TESTO ESTRATTO –

^^^^^^^^

Giovedì, 02 maggio 2024 - ore 21.40

L’esodo dei pochi dottori di ricerca italiani, che all’estero guadagnano mille euro al mese in più

Carrozza: ''Il Pnrr costituisce un’unica e probabilmente irripetibile occasione per instaurare il circolo virtuoso tra ricerca e innovazione e sviluppo economico e sociale del paese''

| Scritto da Redazione
L’esodo dei pochi dottori di ricerca italiani, che all’estero guadagnano mille euro al mese in più

Per l’Italia non c’è possibilità di raggiungere uno sviluppo sostenibile senza investire adeguatamente su studenti, docenti e ricercatori, e la terza edizione della Relazione sulla ricerca e l’innovazione in Italia – appena elaborata e presentata dal Cnr, il Consiglio nazionale delle ricerche – mostra sì qualche passo avanti, ma soprattutto quanta strada deve ancora percorrere il Paese.

Partiamo da un assunto fondamentale: come recentemente dimostrato dallo studio A Semiparametric analysis of green inventions and environmental policies, redatto dagli economisti ambientali Massimiliano Mazzanti e Antonio Musolesi, in assenza di investimenti adeguati in R&S e capitale umano la transizione ecologica non riesce a svilupparsi; al contrario, a livelli estremamente bassi di attività di ricerca e sviluppo, neanche la politica ambientale è efficace, mostrando una sostanziale complementarità tra politiche ambientali e investimenti in R&S. Un dato poco incoraggiante per il nostro Paese, visto lo stato dell’arte.

Il rapporto elaborato dal Cnr mostra infatti che – nonostante la lieve ripresa in corso, dovuta anche al fatto che gli stanziamenti pubblici hanno smesso di ridursi – l’Italia investe in ricerca e sviluppo l’1,4% del Pil, anche se l’Ue si era data come obiettivo per il 2020 di raggiungere almeno il 3%, ovvero oltre il doppio.

^^^^^^^^

ATTIVITÀ A –
Indica il numero di righe dei record che contengono la stringa "android", distinguendo tra maiuscole e minuscole. Scrivi solo il numero.

VOCI DEL DATASET –

^^^^^^^^

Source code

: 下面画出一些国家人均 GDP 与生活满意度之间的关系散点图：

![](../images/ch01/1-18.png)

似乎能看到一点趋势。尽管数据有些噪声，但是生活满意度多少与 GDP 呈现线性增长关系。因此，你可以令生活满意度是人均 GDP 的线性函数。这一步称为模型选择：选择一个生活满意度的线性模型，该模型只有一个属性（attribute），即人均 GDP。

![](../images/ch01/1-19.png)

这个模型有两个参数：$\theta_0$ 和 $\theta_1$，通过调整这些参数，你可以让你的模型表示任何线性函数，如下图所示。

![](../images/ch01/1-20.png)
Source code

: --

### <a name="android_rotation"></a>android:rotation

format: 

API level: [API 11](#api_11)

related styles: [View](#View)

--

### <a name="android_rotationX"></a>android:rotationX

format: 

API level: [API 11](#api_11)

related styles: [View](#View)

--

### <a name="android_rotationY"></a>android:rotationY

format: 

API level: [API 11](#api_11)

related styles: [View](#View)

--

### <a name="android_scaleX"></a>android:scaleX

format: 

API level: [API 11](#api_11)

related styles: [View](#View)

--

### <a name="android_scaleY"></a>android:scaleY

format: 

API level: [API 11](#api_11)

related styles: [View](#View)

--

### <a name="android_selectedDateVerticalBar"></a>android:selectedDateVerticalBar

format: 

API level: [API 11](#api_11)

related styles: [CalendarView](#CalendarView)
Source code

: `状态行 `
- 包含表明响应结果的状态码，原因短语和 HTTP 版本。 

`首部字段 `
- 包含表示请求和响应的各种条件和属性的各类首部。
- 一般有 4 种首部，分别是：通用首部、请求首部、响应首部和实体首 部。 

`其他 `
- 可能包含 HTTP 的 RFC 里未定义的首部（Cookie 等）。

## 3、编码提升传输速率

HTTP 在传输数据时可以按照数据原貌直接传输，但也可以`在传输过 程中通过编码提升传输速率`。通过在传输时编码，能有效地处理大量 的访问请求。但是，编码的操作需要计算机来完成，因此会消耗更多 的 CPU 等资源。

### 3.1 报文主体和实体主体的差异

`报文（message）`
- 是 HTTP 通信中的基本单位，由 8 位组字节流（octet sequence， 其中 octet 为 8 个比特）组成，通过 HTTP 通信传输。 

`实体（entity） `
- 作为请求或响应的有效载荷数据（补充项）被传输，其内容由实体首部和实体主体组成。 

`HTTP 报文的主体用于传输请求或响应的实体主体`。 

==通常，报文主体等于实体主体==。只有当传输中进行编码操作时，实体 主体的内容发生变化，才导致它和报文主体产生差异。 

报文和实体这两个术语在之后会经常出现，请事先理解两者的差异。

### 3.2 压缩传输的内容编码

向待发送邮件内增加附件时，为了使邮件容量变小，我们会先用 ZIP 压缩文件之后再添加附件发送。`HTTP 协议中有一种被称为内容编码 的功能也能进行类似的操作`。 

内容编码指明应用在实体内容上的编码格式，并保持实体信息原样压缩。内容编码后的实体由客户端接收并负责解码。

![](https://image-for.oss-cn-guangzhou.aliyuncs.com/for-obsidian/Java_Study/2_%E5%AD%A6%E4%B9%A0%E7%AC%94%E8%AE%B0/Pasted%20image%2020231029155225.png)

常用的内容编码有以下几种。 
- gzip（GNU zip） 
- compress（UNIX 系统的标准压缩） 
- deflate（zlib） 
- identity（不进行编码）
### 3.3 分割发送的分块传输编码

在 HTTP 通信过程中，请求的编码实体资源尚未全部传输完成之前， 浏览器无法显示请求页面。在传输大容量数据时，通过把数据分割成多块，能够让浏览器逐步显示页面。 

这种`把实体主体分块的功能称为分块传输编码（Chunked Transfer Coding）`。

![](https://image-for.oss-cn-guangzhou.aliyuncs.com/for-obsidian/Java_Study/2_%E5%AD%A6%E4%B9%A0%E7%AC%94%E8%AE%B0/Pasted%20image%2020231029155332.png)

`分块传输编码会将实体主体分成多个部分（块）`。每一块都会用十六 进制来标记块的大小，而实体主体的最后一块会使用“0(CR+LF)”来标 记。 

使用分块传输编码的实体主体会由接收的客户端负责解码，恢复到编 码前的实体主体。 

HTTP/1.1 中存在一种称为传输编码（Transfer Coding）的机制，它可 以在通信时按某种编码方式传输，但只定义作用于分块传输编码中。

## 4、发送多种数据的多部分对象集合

^^^^^^^^

ATTIVITÀ B –
Secondo il testo sull'esodo dei dottori di ricerca, quale percentuale del Pil investe l'Italia in ricerca e sviluppo?

SOLUZIONE ESERCIZIO A –
6

SOLUZIONE ESERCIZIO B –
L'1,4% del Pil.